Collected data
-*-*-
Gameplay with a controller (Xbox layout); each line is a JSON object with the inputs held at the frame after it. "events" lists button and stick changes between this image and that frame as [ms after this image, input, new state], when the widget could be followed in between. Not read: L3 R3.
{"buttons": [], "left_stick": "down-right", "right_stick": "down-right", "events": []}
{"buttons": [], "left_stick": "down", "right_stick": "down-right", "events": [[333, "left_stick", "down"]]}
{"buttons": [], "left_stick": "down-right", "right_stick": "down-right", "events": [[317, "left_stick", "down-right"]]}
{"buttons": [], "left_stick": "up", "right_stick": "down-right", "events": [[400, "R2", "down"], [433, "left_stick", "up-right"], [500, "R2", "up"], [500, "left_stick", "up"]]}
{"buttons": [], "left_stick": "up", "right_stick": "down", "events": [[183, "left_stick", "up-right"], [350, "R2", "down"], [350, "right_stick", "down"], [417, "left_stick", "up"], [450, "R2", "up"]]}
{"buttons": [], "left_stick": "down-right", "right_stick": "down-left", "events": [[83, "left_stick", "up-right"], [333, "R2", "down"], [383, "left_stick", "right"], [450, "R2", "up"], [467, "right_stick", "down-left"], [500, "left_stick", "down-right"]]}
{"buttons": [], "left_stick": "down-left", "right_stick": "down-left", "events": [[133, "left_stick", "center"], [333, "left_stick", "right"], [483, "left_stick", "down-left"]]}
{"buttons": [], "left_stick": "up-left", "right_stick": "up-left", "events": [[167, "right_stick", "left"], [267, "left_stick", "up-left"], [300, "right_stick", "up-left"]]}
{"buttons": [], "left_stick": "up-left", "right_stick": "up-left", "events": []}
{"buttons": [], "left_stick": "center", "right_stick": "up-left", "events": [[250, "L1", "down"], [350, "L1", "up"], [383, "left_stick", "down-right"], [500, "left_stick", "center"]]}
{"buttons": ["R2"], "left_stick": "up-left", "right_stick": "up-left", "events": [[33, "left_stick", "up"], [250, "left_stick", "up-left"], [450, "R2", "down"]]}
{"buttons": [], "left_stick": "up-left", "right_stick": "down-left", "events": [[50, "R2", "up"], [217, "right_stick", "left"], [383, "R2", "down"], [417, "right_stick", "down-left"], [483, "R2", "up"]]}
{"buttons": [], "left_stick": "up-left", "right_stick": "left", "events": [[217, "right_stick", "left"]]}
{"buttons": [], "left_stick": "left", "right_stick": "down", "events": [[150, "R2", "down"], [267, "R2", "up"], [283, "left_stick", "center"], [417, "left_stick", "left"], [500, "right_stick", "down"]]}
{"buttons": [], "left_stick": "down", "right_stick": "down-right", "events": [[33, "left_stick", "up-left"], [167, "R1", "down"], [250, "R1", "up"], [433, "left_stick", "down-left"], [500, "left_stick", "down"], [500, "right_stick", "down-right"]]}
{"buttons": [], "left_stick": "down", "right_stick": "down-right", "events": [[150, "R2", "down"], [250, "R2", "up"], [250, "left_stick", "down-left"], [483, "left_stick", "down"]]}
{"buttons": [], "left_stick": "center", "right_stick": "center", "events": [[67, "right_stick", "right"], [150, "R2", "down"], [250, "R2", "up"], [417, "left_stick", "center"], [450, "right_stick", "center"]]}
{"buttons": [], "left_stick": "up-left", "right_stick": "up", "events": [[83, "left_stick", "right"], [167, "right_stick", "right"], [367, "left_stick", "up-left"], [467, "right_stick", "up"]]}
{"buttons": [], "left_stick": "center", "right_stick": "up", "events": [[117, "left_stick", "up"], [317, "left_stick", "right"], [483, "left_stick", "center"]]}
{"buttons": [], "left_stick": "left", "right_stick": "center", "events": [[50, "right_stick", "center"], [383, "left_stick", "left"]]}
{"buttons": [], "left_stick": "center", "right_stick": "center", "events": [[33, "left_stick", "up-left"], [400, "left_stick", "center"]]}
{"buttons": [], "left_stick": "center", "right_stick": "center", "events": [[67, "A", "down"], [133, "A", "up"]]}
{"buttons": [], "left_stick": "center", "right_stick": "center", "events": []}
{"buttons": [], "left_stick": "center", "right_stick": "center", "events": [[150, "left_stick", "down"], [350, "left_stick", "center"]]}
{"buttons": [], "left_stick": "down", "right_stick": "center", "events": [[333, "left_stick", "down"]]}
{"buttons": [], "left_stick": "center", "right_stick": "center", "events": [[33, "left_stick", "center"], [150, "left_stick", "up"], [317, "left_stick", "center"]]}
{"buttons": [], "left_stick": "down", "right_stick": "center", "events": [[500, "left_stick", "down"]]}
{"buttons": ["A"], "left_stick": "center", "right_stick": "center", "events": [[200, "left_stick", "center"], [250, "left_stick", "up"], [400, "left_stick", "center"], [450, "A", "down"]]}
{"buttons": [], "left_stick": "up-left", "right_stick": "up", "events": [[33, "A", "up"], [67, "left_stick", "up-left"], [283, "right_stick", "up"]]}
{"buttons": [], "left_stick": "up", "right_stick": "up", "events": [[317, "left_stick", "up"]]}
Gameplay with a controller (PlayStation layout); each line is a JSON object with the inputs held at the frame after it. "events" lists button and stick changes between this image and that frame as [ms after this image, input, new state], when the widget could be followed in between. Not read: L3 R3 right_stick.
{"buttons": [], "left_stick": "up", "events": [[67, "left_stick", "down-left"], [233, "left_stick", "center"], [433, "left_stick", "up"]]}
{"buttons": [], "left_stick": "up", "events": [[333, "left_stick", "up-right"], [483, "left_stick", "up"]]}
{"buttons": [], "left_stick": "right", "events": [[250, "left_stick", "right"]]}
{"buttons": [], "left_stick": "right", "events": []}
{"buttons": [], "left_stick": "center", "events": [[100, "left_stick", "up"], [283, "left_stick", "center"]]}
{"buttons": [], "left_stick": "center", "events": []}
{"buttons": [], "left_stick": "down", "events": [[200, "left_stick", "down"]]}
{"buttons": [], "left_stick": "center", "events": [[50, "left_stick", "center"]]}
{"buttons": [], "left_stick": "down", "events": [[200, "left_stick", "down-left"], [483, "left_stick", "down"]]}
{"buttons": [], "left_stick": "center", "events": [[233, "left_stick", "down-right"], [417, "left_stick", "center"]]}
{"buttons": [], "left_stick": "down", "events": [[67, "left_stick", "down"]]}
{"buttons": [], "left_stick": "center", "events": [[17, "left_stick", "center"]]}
-*-*-
● **REQUIRED ACTION**
Transcribe each entry above exactly as it reads.

● **EXERCISE SOLUTION**
Gameplay with a controller (Xbox layout); each line is a JSON object with the inputs held at the frame after it. "events" lists button and stick changes between this image and that frame as [ms after this image, input, new state], when the widget could be followed in between. Not read: L3 R3.
{"buttons": [], "left_stick": "down-right", "right_stick": "down-right", "events": []}
{"buttons": [], "left_stick": "down", "right_stick": "down-right", "events": [[333, "left_stick", "down"]]}
{"buttons": [], "left_stick": "down-right", "right_stick": "down-right", "events": [[317, "left_stick", "down-right"]]}
{"buttons": [], "left_stick": "up", "right_stick": "down-right", "events": [[400, "R2", "down"], [433, "left_stick", "up-right"], [500, "R2", "up"], [500, "left_stick", "up"]]}
{"buttons": [], "left_stick": "up", "right_stick": "down", "events": [[183, "left_stick", "up-right"], [350, "R2", "down"], [350, "right_stick", "down"], [417, "left_stick", "up"], [450, "R2", "up"]]}
{"buttons": [], "left_stick": "down-right", "right_stick": "down-left", "events": [[83, "left_stick", "up-right"], [333, "R2", "down"], [383, "left_stick", "right"], [450, "R2", "up"], [467, "right_stick", "down-left"], [500, "left_stick", "down-right"]]}
{"buttons": [], "left_stick": "down-left", "right_stick": "down-left", "events": [[133, "left_stick", "center"], [333, "left_stick", "right"], [483, "left_stick", "down-left"]]}
{"buttons": [], "left_stick": "up-left", "right_stick": "up-left", "events": [[167, "right_stick", "left"], [267, "left_stick", "up-left"], [300, "right_stick", "up-left"]]}
{"buttons": [], "left_stick": "up-left", "right_stick": "up-left", "events": []}
{"buttons": [], "left_stick": "center", "right_stick": "up-left", "events": [[250, "L1", "down"], [350, "L1", "up"], [383, "left_stick", "down-right"], [500, "left_stick", "center"]]}
{"buttons": ["R2"], "left_stick": "up-left", "right_stick": "up-left", "events": [[33, "left_stick", "up"], [250, "left_stick", "up-left"], [450, "R2", "down"]]}
{"buttons": [], "left_stick": "up-left", "right_stick": "down-left", "events": [[50, "R2", "up"], [217, "right_stick", "left"], [383, "R2", "down"], [417, "right_stick", "down-left"], [483, "R2", "up"]]}
{"buttons": [], "left_stick": "up-left", "right_stick": "left", "events": [[217, "right_stick", "left"]]}
{"buttons": [], "left_stick": "left", "right_stick": "down", "events": [[150, "R2", "down"], [267, "R2", "up"], [283, "left_stick", "center"], [417, "left_stick", "left"], [500, "right_stick", "down"]]}
{"buttons": [], "left_stick": "down", "right_stick": "down-right", "events": [[33, "left_stick", "up-left"], [167, "R1", "down"], [250, "R1", "up"], [433, "left_stick", "down-left"], [500, "left_stick", "down"], [500, "right_stick", "down-right"]]}
{"buttons": [], "left_stick": "down", "right_stick": "down-right", "events": [[150, "R2", "down"], [250, "R2", "up"], [250, "left_stick", "down-left"], [483, "left_stick", "down"]]}
{"buttons": [], "left_stick": "center", "right_stick": "center", "events": [[67, "right_stick", "right"], [150, "R2", "down"], [250, "R2", "up"], [417, "left_stick", "center"], [450, "right_stick", "center"]]}
{"buttons": [], "left_stick": "up-left", "right_stick": "up", "events": [[83, "left_stick", "right"], [167, "right_stick", "right"], [367, "left_stick", "up-left"], [467, "right_stick", "up"]]}
{"buttons": [], "left_stick": "center", "right_stick": "up", "events": [[117, "left_stick", "up"], [317, "left_stick", "right"], [483, "left_stick", "center"]]}
{"buttons": [], "left_stick": "left", "right_stick": "center", "events": [[50, "right_stick", "center"], [383, "left_stick", "left"]]}
{"buttons": [], "left_stick": "center", "right_stick": "center", "events": [[33, "left_stick", "up-left"], [400, "left_stick", "center"]]}
{"buttons": [], "left_stick": "center", "right_stick": "center", "events": [[67, "A", "down"], [133, "A", "up"]]}
{"buttons": [], "left_stick": "center", "right_stick": "center", "events": []}
{"buttons": [], "left_stick": "center", "right_stick": "center", "events": [[150, "left_stick", "down"], [350, "left_stick", "center"]]}
{"buttons": [], "left_stick": "down", "right_stick": "center", "events": [[333, "left_stick", "down"]]}
{"buttons": [], "left_stick": "center", "right_stick": "center", "events": [[33, "left_stick", "center"], [150, "left_stick", "up"], [317, "left_stick", "center"]]}
{"buttons": [], "left_stick": "down", "right_stick": "center", "events": [[500, "left_stick", "down"]]}
{"buttons": ["A"], "left_stick": "center", "right_stick": "center", "events": [[200, "left_stick", "center"], [250, "left_stick", "up"], [400, "left_stick", "center"], [450, "A", "down"]]}
{"buttons": [], "left_stick": "up-left", "right_stick": "up", "events": [[33, "A", "up"], [67, "left_stick", "up-left"], [283, "right_stick", "up"]]}
{"buttons": [], "left_stick": "up", "right_stick": "up", "events": [[317, "left_stick", "up"]]}
Gameplay with a controller (PlayStation layout); each line is a JSON object with the inputs held at the frame after it. "events" lists button and stick changes between this image and that frame as [ms after this image, input, new state], when the widget could be followed in between. Not read: L3 R3 right_stick.
{"buttons": [], "left_stick": "up", "events": [[67, "left_stick", "down-left"], [233, "left_stick", "center"], [433, "left_stick", "up"]]}
{"buttons": [], "left_stick": "up", "events": [[333, "left_stick", "up-right"], [483, "left_stick", "up"]]}
{"buttons": [], "left_stick": "right", "events": [[250, "left_stick", "right"]]}
{"buttons": [], "left_stick": "right", "events": []}
{"buttons": [], "left_stick": "center", "events": [[100, "left_stick", "up"], [283, "left_stick", "center"]]}
{"buttons": [], "left_stick": "center", "events": []}
{"buttons": [], "left_stick": "down", "events": [[200, "left_stick", "down"]]}
{"buttons": [], "left_stick": "center", "events": [[50, "left_stick", "center"]]}
{"buttons": [], "left_stick": "down", "events": [[200, "left_stick", "down-left"], [483, "left_stick", "down"]]}
{"buttons": [], "left_stick": "center", "events": [[233, "left_stick", "down-right"], [417, "left_stick", "center"]]}
{"buttons": [], "left_stick": "down", "events": [[67, "left_stick", "down"]]}
{"buttons": [], "left_stick": "center", "events": [[17, "left_stick", "center"]]}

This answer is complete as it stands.